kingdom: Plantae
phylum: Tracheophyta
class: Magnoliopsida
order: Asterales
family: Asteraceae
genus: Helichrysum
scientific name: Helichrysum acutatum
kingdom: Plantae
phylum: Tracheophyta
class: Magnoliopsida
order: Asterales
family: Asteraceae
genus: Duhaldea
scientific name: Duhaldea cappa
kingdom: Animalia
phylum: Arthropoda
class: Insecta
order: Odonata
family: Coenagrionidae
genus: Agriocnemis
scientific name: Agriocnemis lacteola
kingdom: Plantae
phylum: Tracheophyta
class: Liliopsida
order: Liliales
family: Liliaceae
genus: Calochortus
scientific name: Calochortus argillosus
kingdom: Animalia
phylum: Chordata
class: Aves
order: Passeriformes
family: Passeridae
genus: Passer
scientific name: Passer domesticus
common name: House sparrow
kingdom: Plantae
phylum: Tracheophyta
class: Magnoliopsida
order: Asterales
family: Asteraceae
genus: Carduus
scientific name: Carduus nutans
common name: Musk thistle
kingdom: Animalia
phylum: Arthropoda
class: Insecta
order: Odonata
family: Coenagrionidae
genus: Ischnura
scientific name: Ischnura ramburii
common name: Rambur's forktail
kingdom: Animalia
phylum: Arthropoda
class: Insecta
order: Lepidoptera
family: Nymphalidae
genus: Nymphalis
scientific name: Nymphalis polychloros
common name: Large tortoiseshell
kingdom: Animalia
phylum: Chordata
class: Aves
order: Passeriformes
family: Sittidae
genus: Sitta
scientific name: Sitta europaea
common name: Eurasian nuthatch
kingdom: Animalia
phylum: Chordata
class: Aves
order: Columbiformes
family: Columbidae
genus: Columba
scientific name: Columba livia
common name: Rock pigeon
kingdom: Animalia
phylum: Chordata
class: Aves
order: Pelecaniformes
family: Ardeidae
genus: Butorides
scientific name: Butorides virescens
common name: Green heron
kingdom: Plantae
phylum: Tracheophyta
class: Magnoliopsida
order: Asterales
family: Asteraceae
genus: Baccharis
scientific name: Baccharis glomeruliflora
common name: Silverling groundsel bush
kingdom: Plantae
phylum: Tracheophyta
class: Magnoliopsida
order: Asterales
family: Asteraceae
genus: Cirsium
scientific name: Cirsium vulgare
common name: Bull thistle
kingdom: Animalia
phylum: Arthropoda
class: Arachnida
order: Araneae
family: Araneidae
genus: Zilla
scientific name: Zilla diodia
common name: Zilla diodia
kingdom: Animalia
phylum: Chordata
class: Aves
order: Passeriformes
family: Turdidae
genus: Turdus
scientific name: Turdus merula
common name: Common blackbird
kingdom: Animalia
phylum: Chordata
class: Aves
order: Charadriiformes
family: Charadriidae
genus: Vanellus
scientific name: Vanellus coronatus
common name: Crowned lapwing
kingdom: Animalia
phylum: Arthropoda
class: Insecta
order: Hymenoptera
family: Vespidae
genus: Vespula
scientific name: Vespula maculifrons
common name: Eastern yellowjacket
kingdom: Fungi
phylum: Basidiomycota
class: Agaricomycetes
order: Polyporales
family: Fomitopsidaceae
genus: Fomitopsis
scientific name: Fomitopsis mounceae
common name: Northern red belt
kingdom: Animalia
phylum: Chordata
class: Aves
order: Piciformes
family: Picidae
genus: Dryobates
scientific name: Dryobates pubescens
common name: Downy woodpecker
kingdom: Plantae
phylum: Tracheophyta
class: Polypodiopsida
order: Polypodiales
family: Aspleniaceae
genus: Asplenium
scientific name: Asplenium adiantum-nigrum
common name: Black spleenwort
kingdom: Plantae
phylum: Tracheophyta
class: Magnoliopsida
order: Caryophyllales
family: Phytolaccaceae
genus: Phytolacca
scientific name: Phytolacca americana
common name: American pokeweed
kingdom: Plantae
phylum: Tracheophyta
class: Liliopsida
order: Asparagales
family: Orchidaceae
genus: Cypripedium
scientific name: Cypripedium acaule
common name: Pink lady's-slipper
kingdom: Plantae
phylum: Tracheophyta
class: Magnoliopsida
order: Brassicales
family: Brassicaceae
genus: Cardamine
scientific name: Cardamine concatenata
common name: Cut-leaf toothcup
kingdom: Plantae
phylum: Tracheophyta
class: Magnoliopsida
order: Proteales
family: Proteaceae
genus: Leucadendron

> Task requirements: Rewrite every line of the records above as a JSON array of strings, with one string per line and blank lines omitted.

> Problem solution:
[
  "kingdom: Plantae",
  "phylum: Tracheophyta",
  "class: Magnoliopsida",
  "order: Asterales",
  "family: Asteraceae",
  "genus: Helichrysum",
  "scientific name: Helichrysum acutatum",
  "kingdom: Plantae",
  "phylum: Tracheophyta",
  "class: Magnoliopsida",
  "order: Asterales",
  "family: Asteraceae",
  "genus: Duhaldea",
  "scientific name: Duhaldea cappa",
  "kingdom: Animalia",
  "phylum: Arthropoda",
  "class: Insecta",
  "order: Odonata",
  "family: Coenagrionidae",
  "genus: Agriocnemis",
  "scientific name: Agriocnemis lacteola",
  "kingdom: Plantae",
  "phylum: Tracheophyta",
  "class: Liliopsida",
  "order: Liliales",
  "family: Liliaceae",
  "genus: Calochortus",
  "scientific name: Calochortus argillosus",
  "kingdom: Animalia",
  "phylum: Chordata",
  "class: Aves",
  "order: Passeriformes",
  "family: Passeridae",
  "genus: Passer",
  "scientific name: Passer domesticus",
  "common name: House sparrow",
  "kingdom: Plantae",
  "phylum: Tracheophyta",
  "class: Magnoliopsida",
  "order: Asterales",
  "family: Asteraceae",
  "genus: Carduus",
  "scientific name: Carduus nutans",
  "common name: Musk thistle",
  "kingdom: Animalia",
  "phylum: Arthropoda",
  "class: Insecta",
  "order: Odonata",
  "family: Coenagrionidae",
  "genus: Ischnura",
  "scientific name: Ischnura ramburii",
  "common name: Rambur's forktail",
  "kingdom: Animalia",
  "phylum: Arthropoda",
  "class: Insecta",
  "order: Lepidoptera",
  "family: Nymphalidae",
  "genus: Nymphalis",
  "scientific name: Nymphalis polychloros",
  "common name: Large tortoiseshell",
  "kingdom: Animalia",
  "phylum: Chordata",
  "class: Aves",
  "order: Passeriformes",
  "family: Sittidae",
  "genus: Sitta",
  "scientific name: Sitta europaea",
  "common name: Eurasian nuthatch",
  "kingdom: Animalia",
  "phylum: Chordata",
  "class: Aves",
  "order: Columbiformes",
  "family: Columbidae",
  "genus: Columba",
  "scientific name: Columba livia",
  "common name: Rock pigeon",
  "kingdom: Animalia",
  "phylum: Chordata",
  "class: Aves",
  "order: Pelecaniformes",
  "family: Ardeidae",
  "genus: Butorides",
  "scientific name: Butorides virescens",
  "common name: Green heron",
  "kingdom: Plantae",
  "phylum: Tracheophyta",
  "class: Magnoliopsida",
  "order: Asterales",
  "family: Asteraceae",
  "genus: Baccharis",
  "scientific name: Baccharis glomeruliflora",
  "common name: Silverling groundsel bush",
  "kingdom: Plantae",
  "phylum: Tracheophyta",
  "class: Magnoliopsida",
  "order: Asterales",
  "family: Asteraceae",
  "genus: Cirsium",
  "scientific name: Cirsium vulgare",
  "common name: Bull thistle",
  "kingdom: Animalia",
  "phylum: Arthropoda",
  "class: Arachnida",
  "order: Araneae",
  "family: Araneidae",
  "genus: Zilla",
  "scientific name: Zilla diodia",
  "common name: Zilla diodia",
  "kingdom: Animalia",
  "phylum: Chordata",
  "class: Aves",
  "order: Passeriformes",
  "family: Turdidae",
  "genus: Turdus",
  "scientific name: Turdus merula",
  "common name: Common blackbird",
  "kingdom: Animalia",
  "phylum: Chordata",
  "class: Aves",
  "order: Charadriiformes",
  "family: Charadriidae",
  "genus: Vanellus",
  "scientific name: Vanellus coronatus",
  "common name: Crowned lapwing",
  "kingdom: Animalia",
  "phylum: Arthropoda",
  "class: Insecta",
  "order: Hymenoptera",
  "family: Vespidae",
  "genus: Vespula",
  "scientific name: Vespula maculifrons",
  "common name: Eastern yellowjacket",
  "kingdom: Fungi",
  "phylum: Basidiomycota",
  "class: Agaricomycetes",
  "order: Polyporales",
  "family: Fomitopsidaceae",
  "genus: Fomitopsis",
  "scientific name: Fomitopsis mounceae",
  "common name: Northern red belt",
  "kingdom: Animalia",
  "phylum: Chordata",
  "class: Aves",
  "order: Piciformes",
  "family: Picidae",
  "genus: Dryobates",
  "scientific name: Dryobates pubescens",
  "common name: Downy woodpecker",
  "kingdom: Plantae",
  "phylum: Tracheophyta",
  "class: Polypodiopsida",
  "order: Polypodiales",
  "family: Aspleniaceae",
  "genus: Asplenium",
  "scientific name: Asplenium adiantum-nigrum",
  "common name: Black spleenwort",
  "kingdom: Plantae",
  "phylum: Tracheophyta",
  "class: Magnoliopsida",
  "order: Caryophyllales",
  "family: Phytolaccaceae",
  "genus: Phytolacca",
  "scientific name: Phytolacca americana",
  "common name: American pokeweed",
  "kingdom: Plantae",
  "phylum: Tracheophyta",
  "class: Liliopsida",
  "order: Asparagales",
  "family: Orchidaceae",
  "genus: Cypripedium",
  "scientific name: Cypripedium acaule",
  "common name: Pink lady's-slipper",
  "kingdom: Plantae",
  "phylum: Tracheophyta",
  "class: Magnoliopsida",
  "order: Brassicales",
  "family: Brassicaceae",
  "genus: Cardamine",
  "scientific name: Cardamine concatenata",
  "common name: Cut-leaf toothcup",
  "kingdom: Plantae",
  "phylum: Tracheophyta",
  "class: Magnoliopsida",
  "order: Proteales",
  "family: Proteaceae",
  "genus: Leucadendron"
]